14 octobre 2007

Une pétition contre le délégué syndical CFDT de l'ESSEC

La CFDT et la CFTC de l'ESSEC soutiennent les 16 enseignants de langues licenciés. Comme souvent, en pareil occasion, afin d'éviter les actions de solidarité et de protestation des salariés, il faut discréditer les syndicats aux yeux des salariés en les accusant de tous les maux. C'est le mécanisme bien connu du "bouc émissaire" qu'il s'agit d'activer. Susciter une réaction de peur - l'ESSEC est en danger - puis désigner le groupe responsable en l'occurence les profs de langues qui n'acceptent pas le CDII et les délégués syndicaux qui les défendent. Il est possible que le directeur de l'ESSEC ait contribué directement à l'écriture de ce texte qui se garde bien d'apporter le moindre élément étayant les accusations de dénigrement.

Le droit de s'exprimer comme nous le faisons à travers ce blog est un droit fondamental et ne constitue pas du dénigrement. La citation en correctionnelle de Monsieur Tapie, Directeur Général de l'ESSEC est une réalité et tout citoyen peut avoir accès à cette information. Ecrire que l'attestation ASSEDIC envoyée par l'ESSEC ne correspond pas à la réalité, ce n'est pas dénigrer l'ESSEC car les enseignants n'étaient pas en CDD. La justice a prononcé la requalification en CDI avec exécution provisoire : provisoire dans l'attente du jugement de la cour d'Appel ne signifie pas qu'elle ne doit pas être exécutée mais qu'elle peut être infirmée ultérieurement. Les enseignants sont donc en CDI et pas en CDD.

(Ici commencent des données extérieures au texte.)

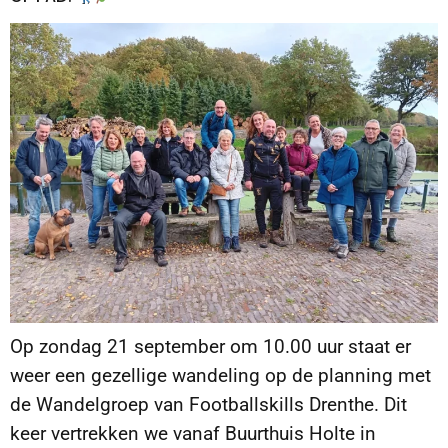
Op zondag 21 september om 10.00 uur staat er
weer een gezellige wandeling op de planning met
de Wandelgroep van Footballskills Drenthe. Dit
keer vertrekken we vanaf Buurthuis Holte in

Or comme a rappelé le comité des ministres du Conseil de l'Europe dans une recommandation aux états membres le 9 septembre 2003  "l'exécution d'une décision de justice fait partie intégrante du droit fondamental de l'être humain à un procès équitable dans un délai raisonnable, conformément à l'article 6 de la Convention européenne des Droits de l'Homme "

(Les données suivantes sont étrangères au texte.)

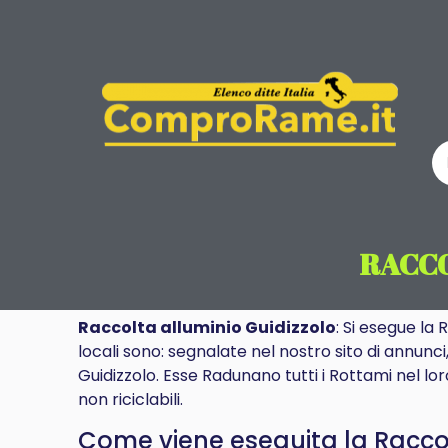
RACCO
Raccolta alluminio Guidizzolo
: Si esegue la
locali sono: segnalate nel nostro sito di annunci
Guidizzolo. Esse Radunano tutti i Rottami nel lo
non riciclabili.
Come viene eseguita la Raccolt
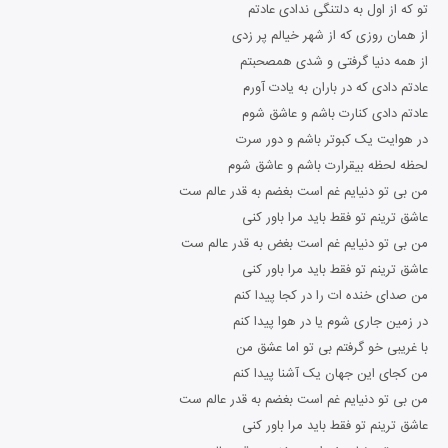
تو که از اول به دلتنگی ندادی عادتم
از همان روزی که از شهر خیالم پر زدی
از همه دنیا گرفتی و شدی همصحبتم
عادتم دادی که در باران به یادت آورم
عادتم دادی کنارت باشم و عاشق شوم
در هوایت یک کبوتر باشم و دور سرت
لحظه لحظه بیقرارت باشم و عاشق شوم
من بی تو دنیایم غم است بغضم به قدر عالم ست
عاشق ترینم تو فقط باید مرا باور کنی
من بی تو دنیایم غم است بغض به قدر عالم ست
عاشق ترینم تو فقط باید مرا باور کنی
من صدای خنده ات را در کجا پیدا کنم
در زمین جاری شوم یا در هوا پیدا کنم
با غریبی خو گرفتم بی تو اما عشق من
من کجای این جهان یک آشنا پیدا کنم
من بی تو دنیایم غم است بغضم به قدر عالم ست
عاشق ترینم تو فقط باید مرا باور کنی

Cette recommandation rappelait aussi que la "prééminence du droit est un principe qui ne peut être respecté que si les citoyens ont réellement la possibilité, en pratique, de faire valoir leurs droits et de contester des actes illégaux;" source Conseil de l'Europe

lire la pétition

Quant à la liberté d'expression sur un blog, la Cour d’appel de Paris a jugé récemment qu'« un syndicat comme tout citoyen a toute latitude pour créer un site internet pour l’exercice de son droit d’expression directe et collective. Aucune restriction n’est apportée à l’exercice de ce droit et aucune obligation légale de discrétion ou confidentialité ne pèse sur ses membres à l’instar de celle pesant, en vertu de l’article L 432-7 alinéa 2 du code du travail, sur les membres du comité d’entreprise et représentants syndicaux, quand bien même il peut y avoir identité de personnes entre eux ».